Chinese female tennis star Peng Shuai emphasized she never accused anyone of sexually assaulting her and she has been free, a Singapore newspaper has reported, with a tennis organization remaining concerned over her safety.
It was apparently the first time that Peng has accepted an interview with an overseas media outlet since she alleged in November that she had been forced by a former vice premier into having sex during a certain period of their extramarital relationship.
But it is still unknown whether Peng’s remarks to Singapore’s Chinese-language daily Lianhe Zaobao, released on Sunday, are her real intentions, given that they are in line with claims by Chinese authorities, foreign affairs experts said.
Reuters reported Monday that the Women’s Tennis Association, which has pledged to suspend all tournaments in China amid mounting fears about the safety of Peng, has said in a statement, “We certainly hope she is doing well.”
The WTA, however, said the interview does not alleviate its “significant concerns about her well-being and ability to communicate without censorship or coercion,” asking China to conduct a “fair and transparent investigation” on the issue, according to Reuters.
On Nov. 2, Peng wrote under her real name on Weibo, China’s equivalent to Twitter, that she had sexual relations with the now-retired Vice Premier Zhang Gaoli of the Chinese Communist Party when he was the top party official of Tianjin.
As the post was quickly deleted online, China has been under pressure over the safety of Peng.

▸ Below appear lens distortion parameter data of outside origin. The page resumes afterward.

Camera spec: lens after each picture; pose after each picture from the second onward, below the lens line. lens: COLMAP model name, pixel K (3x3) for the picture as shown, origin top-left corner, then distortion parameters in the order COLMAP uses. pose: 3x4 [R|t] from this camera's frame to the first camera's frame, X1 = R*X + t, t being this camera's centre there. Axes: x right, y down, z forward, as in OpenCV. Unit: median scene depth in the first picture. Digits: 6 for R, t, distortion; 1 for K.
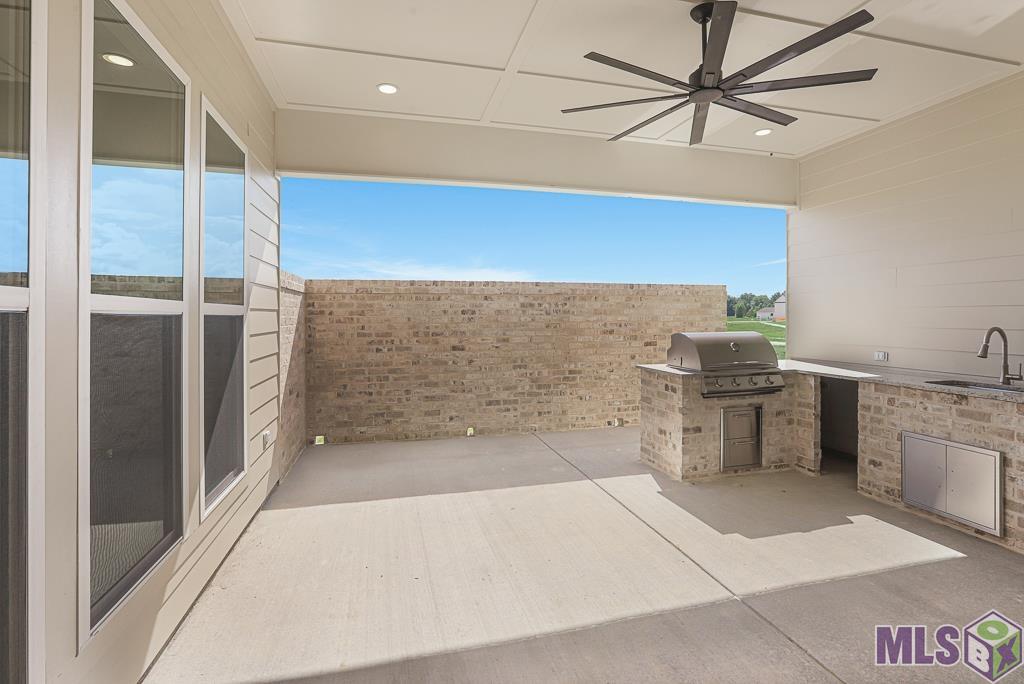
lens RADIAL K [[470.7, 0, 512.5], [0, 470.7, 320.0], [0, 0, 1]] dist [0.001062, 0.000236]
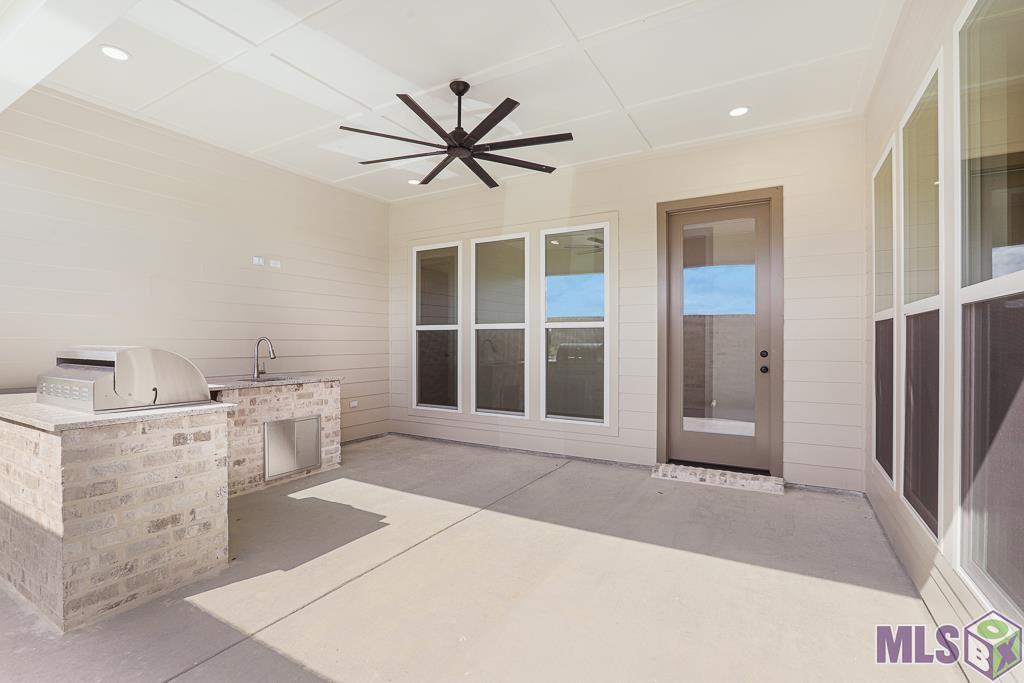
lens RADIAL K [[470.7, 0, 511.0], [0, 470.7, 340.8], [0, 0, 1]] dist [0.001062, 0.000236]
pose [[-0.703168, 0.002921, 0.711018, -0.454226], [0.002291, 0.999996, -0.001843, 0.027680], [-0.711020, 0.000333, -0.703171, 1.345034]]
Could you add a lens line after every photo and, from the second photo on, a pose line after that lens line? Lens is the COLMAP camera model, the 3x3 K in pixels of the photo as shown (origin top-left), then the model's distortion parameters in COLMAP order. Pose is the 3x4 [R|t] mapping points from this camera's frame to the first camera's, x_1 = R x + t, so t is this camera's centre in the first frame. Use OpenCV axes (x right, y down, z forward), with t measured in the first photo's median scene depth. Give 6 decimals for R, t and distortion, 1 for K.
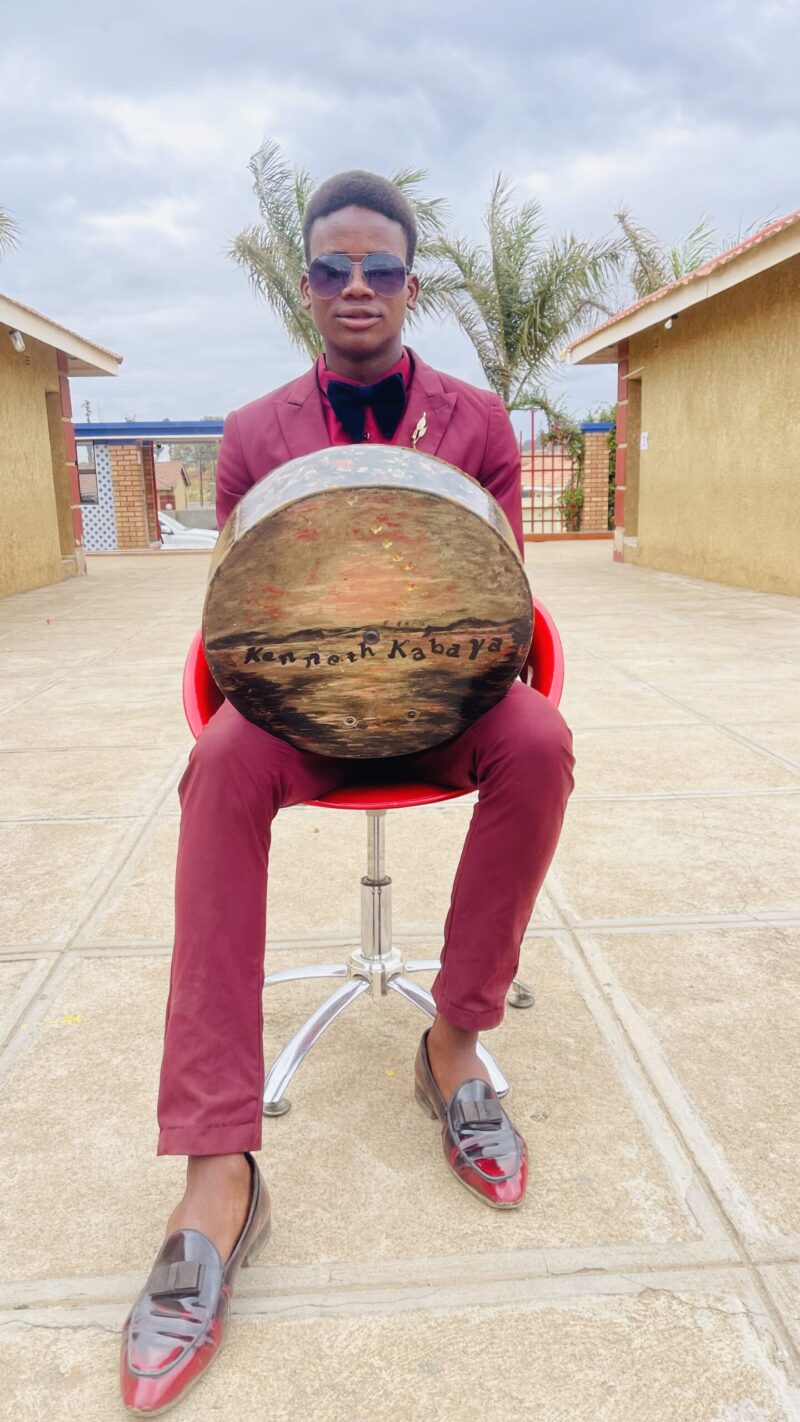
lens RADIAL K [[1084.4, 0, 397.5], [0, 1084.4, 712.8], [0, 0, 1]] dist [0.029463, -0.002254]
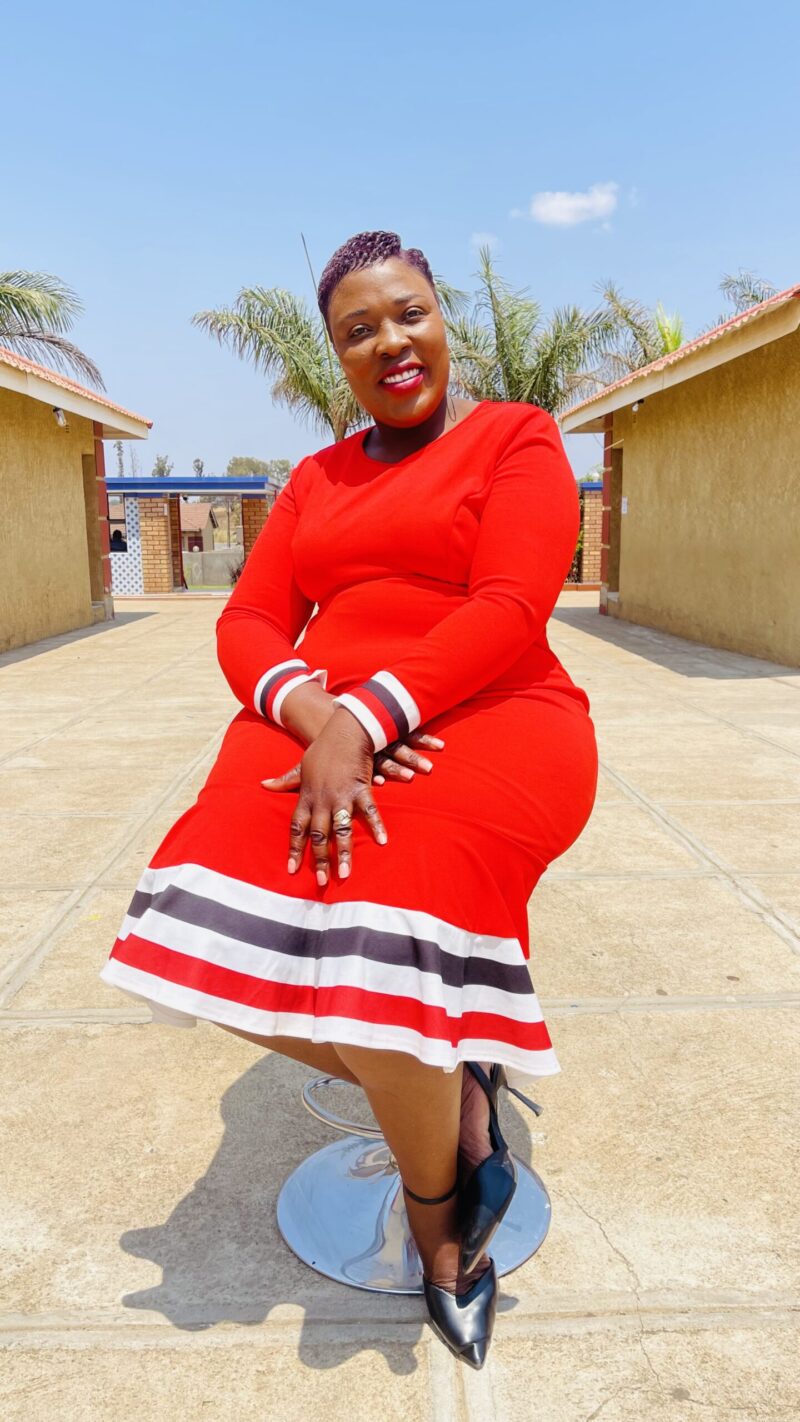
lens RADIAL K [[1088.3, 0, 397.9], [0, 1088.3, 711.1], [0, 0, 1]] dist [0.054281, -0.069789]
pose [[0.999598, 0.017443, -0.022369, 0.036786], [-0.018294, 0.999094, -0.038413, 0.003537], [0.021679, 0.038807, 0.999012, -0.126351]]
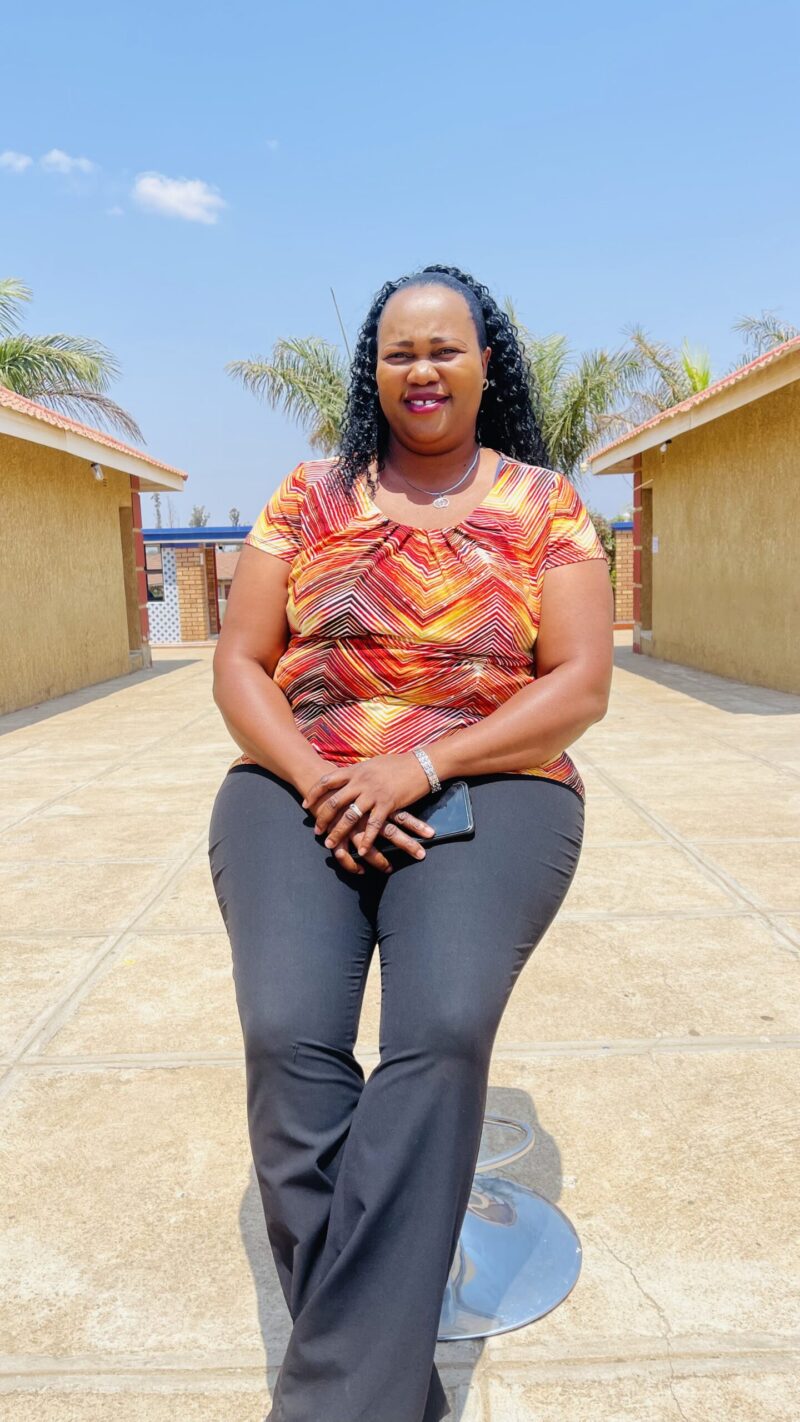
lens RADIAL K [[1085.6, 0, 399.2], [0, 1085.6, 712.4], [0, 0, 1]] dist [0.064084, -0.089930]
pose [[0.998483, -0.000988, -0.055052, 0.039484], [-0.003193, 0.997117, -0.075808, 0.003541], [0.054968, 0.075869, 0.995602, -0.128840]]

While images of her later appeared in state-run media, worries have lingered over whether she is free from government censorship or intimidation.
Peng has won the women’s doubles at Wimbledon and the French Open — two of four major global tournaments. Zhang served as a member of the Politburo of the ruling party’s Central Committee from 2012 through 2017 under President Xi Jinping’s leadership.
The issue surrounding Peng is believed to have become one of the reasons for the U.S. and some other democratic countries such as Britain and Australia to implement a “diplomatic boycott” of the 2022 Beijing Winter Olympics slated for February.